The floating landscape

La regista Carol Lai Miu Suet (nata a Hong Kong nel 1966) nel suo secondo lungometraggio costruisce un racconto centrato esclusivamente sui sentimenti soggettivi di una giovane donna che cerca di esorcizzare il dolore per la perdita del suo innamorato

THE FLOATING LANDSCAPEdi Carol Lai Miu-suet

 

Il cinema, ricorrentemente e con molteplici gradi di intensità, ha saputo mostrare i paesaggi come realtà vive e complesse che mutano perennemente non solo rispetto alla capacità percettiva dell'occhio di chi li osserva (come per lo più accade ai fotografi e ai registi), ma anche in relazione all'esperienza e al sentimento di chi nell'ambito di uno specifico paesaggio ha vissuto alcuni momenti fondamentali, di quelli che lasciano cicatrici profonde (come di norma non accade a fotografi e registi).

Distaccandosi dalla coordinate tematiche entro le quali si collocano gran parte dei film di registi cinesi contemporanei (la coproduzione, oltre alla Cina, coinvolge la Francia e Hong Kong) la regista Carol Lai Miu Suet (nata a Hong Kong nel 1966) nel suo secondo lungometraggio costruisce un racconto centrato esclusivamente sui sentimenti soggettivi di una giovane donna che cerca di esorcizzare il dolore per la perdita del suo innamorato (un pittore deceduto a causa di una malattia incurabile), andando sulle montagne native dell'uomo alla ricerca della rappresentazione di un luogo, reso straordinario dall'esplosione della fioritura primaverile, che era divenuto l'ossessione dei suoi ultimi giorni di vita.
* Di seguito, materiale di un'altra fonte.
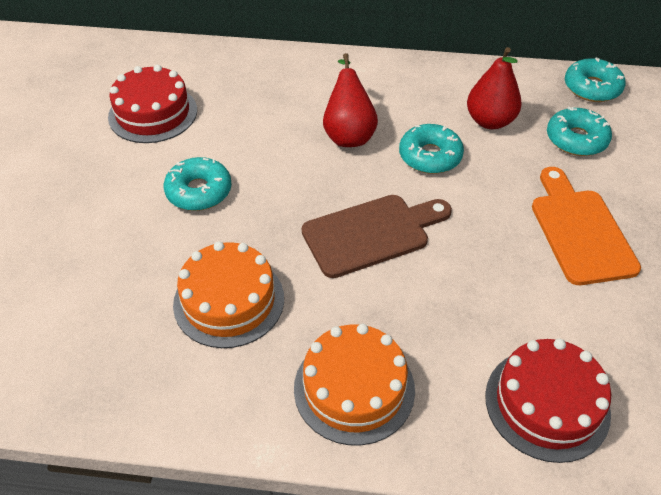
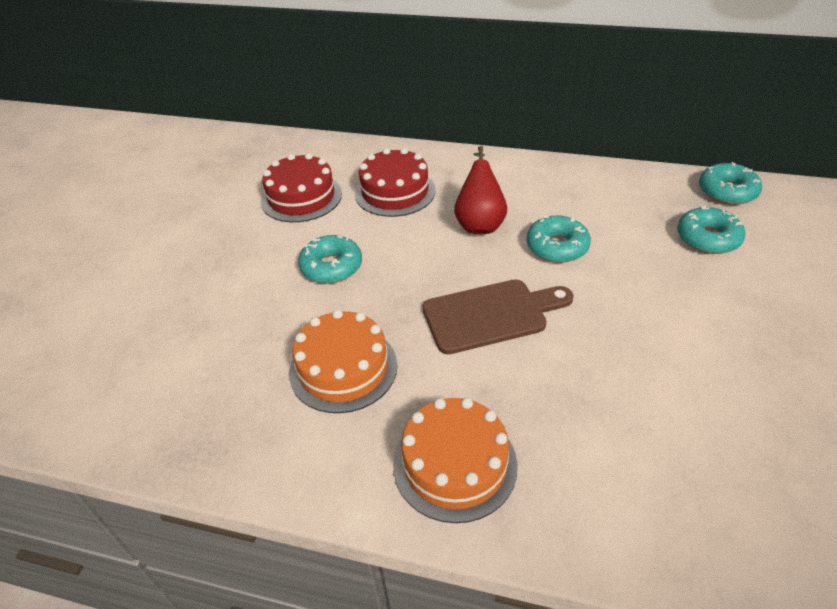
camera: 10 degrees right, 5 degrees down
(490, 121) = (620, 217): red pear -> none
(547, 404) = (658, 499): red cake -> red cake (395, 192)
(579, 231) = (706, 326): orange cutting board -> none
È una ricerca che la costringe a cambiare città, lingua, conoscenze e a confrontarsi con la forza, timida ma incisiva, di nuovi affetti che si intrecciano con le luci, gli spazi e le socialità dell'ambiente. "Ciascuno conserva dentro di se un paesaggio galleggiante, che rappresenta l'essenza dell'esistenza", ha spiegato l'autrice.

The Floating Landscape è una commedia in bilico fra il dramma venato di nostalgia melanconicamente funeraria e il problematico interrogarsi sulla microfisica degli affetti. La messa in scena è forse troppo piana e priva di invenzioni narrative, eccessivamente pudica nel cogliere i tumulti esistenziali dei sentimenti e, per questo, al contempo prevedibile e artificiosamente improvvisata nella conclusione. Pur con uno stile che non sa molto coinvolgere emotivamente lo spettatore né scavare con incisiva profondità nei personaggi, l'autrice riesce però a tratti ad affascinare per la sua semplicità narrativa e soprattutto per la capacità di cogliere il legame (in Occidente quasi completamente rimosso) fra dinamica dei sentimenti e anima del paesaggio. Forse non è molto, ma quel poco è tutt'altro che scontato e da ignorare.